Kriteria yang digunakan Badan Hisab Rukyat Depag RI dari kesepakatan Musyawarah III MABIMS 1992 adalah kriteria Imkanu Rukyah sebagai berikut;

  1. Tinggi hilal (bulan sabit) minimum 2 derajat
  2. Jarak bulan dari matahari minimum 3 derajat
  3. Umur bulan dihitung sejak saat ijtimak (Konjungsi Geosentris) pada saat matahari terbenam minimum 8 jam. ijtimak (Konjungsi Geosentris)peristiwa bumi dan Bulan dalam garis Bujur sama

Kriteria Imkanu Rukyah tersebut lebih rendah daripada kriteria yang diakui para astronom.

Hal lain yang berbeda dari ketentuan prasyarat dasar yaitu pendapat Muhammadiyah. Kriteria Imkanu Rukyah tidak diakui oleh Muhammadiyah.

Ormas Muhammadiyah saat ini yang mengunakan adalah kriteria wujudul hilal. Mereka membuat kriteria-kriteria sebelum dilaksanakannya dalam kerangka wujudul hilal (munculnya bulan sabit) yaitu;

  1. Telah terjadi Ijtimak (Konjungsi Geosentris), yaitu peristiwa bumi dan Bulan dalam garis Bujur sama,
  2. Ijtimak (Konjungsi Geosentris) itu terjadi sebelum matahari terbenam,
  3. Pada saat terbenamnya matahari piringan atas Bulan berada di atas ufuk (bulan baru telah wujud).

Ketiga kriteria ini penggunaannya adalah secara kumulatif, dalam arti ketiganya harus terpenuhi sekaligus, tidak menjadi sah jika salah satu tidak terpenuhi, maka bulan baru belum mulai. Dari metode ini, bila posisi hilal (bulan sabit) pada saat matahari terbenam sudah di atas ufuk, berapapun tingginya, asal lebih besar dari pada NOL derajat, maka sudah dianggap masuk bulan baru.

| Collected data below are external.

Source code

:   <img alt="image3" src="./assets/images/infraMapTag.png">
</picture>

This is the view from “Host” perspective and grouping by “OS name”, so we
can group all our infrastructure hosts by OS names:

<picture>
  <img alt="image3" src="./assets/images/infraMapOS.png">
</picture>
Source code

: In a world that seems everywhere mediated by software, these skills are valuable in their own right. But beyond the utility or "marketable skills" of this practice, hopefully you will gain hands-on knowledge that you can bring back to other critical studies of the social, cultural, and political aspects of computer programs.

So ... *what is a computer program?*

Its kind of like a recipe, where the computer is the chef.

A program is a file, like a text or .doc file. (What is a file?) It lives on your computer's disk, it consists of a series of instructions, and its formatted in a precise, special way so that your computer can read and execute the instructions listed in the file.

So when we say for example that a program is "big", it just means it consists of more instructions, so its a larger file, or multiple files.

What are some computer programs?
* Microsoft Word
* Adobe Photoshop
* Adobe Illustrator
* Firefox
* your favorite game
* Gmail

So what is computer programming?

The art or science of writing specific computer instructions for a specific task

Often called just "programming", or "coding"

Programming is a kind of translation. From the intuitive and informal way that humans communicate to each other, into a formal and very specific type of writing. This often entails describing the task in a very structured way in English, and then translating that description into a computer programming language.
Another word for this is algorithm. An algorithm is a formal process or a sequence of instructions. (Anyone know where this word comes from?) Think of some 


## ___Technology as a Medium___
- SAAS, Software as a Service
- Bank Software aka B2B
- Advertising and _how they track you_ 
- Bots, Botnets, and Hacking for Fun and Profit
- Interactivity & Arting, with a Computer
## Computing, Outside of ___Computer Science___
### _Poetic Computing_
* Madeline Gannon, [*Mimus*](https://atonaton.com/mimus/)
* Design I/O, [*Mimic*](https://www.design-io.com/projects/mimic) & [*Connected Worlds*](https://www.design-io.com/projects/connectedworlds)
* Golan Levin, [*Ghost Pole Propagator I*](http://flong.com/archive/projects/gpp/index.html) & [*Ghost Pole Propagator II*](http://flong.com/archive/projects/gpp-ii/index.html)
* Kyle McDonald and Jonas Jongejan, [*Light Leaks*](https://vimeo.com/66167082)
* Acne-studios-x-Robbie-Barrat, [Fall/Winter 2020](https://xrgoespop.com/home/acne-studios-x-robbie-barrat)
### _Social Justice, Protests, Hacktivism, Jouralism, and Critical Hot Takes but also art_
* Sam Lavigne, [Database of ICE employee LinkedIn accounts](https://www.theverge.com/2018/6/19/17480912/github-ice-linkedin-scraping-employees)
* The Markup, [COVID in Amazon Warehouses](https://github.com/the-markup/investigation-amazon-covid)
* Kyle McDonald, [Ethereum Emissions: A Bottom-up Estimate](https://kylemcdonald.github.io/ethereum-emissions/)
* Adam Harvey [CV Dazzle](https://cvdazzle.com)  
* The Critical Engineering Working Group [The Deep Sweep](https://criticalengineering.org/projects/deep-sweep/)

Mendudukan Isbat Rukyah-Hisab

Sebagaimana yang telah kita ketahui, sidang isbat di Indonesia didasarkan pada rukyat dan hisab. Masing-masing digunakan oleh dua ormas terbesar di Indonesia yaitu NU dan Muhammadiyah.

Baca Juga:  Inilah 3 Hikmah Disyariatkannya Nikah, Pasutri Wajib Baca!

Perbedaan Isbat Rukyah dan Hisab merupakan masalah sederhana. Thomas Djamaluddin, Profesor Riset Astronomi-Astrofisika LAPAN dan Anggota Badan Hisab Rukyat, menjelaskan tentang perbedaan wujudul hilal dan Imkanu Rukyah sebagai berikut;

Bahwa perbedaan dalam penentuan Ramadhan, Idul fitri, Idul Adha bukan berakar dari Hisab dan rukyah akan tetapi pada kriteria yang digunakan Kementerian Agama dan Muhammadiyah.

Lebih spesifiknya merujuk akar masalah, sumber masalah utama adalah Muhammadiyah yang masih kukuh menggunakan hisab wujudul hilal. Bila posisi bulan sudah positif di atas ufuk, tetapi ketinggiannya masih sekitar batas kriteria visibilitas hilal (angka matematis, tidak menjadi angka realitas), sudah kategori bulan baru.

Sedangkan yang tepat dalam bentuk Hadits adalah (رَأَيْتُمُوهُ فَأَفْطِرُوا) yang dibahasakan menjadi Imkanu Rukyah, (batas kemungkinan untuk diamati). Imkanu Rukyah dalam pendapat yang digunakan di Indonesia adalah sebesar 2 Derajat. Jika kurang dari itu akan sangat sulit untuk bisa melihat hilal sebagaimana diwartakan dalam Hadits Nabi SAW

Jika kedua kriteria ini tidak bisa berdamai atau harus memilih salah satu maka bisa dipastikan akan sering terjadi perbedaan dalam bulan-bulan penting (baca: Ramadhan, Idul Fitri, Idul Adha).

Demikianlah beberapa penjelasan penting mengenai sidang isbat. Semoga bermanfaat dan dapat menjawab pertanyaan-pertanyaan seputar hal tersebut. Ash-Shawabu Minallah.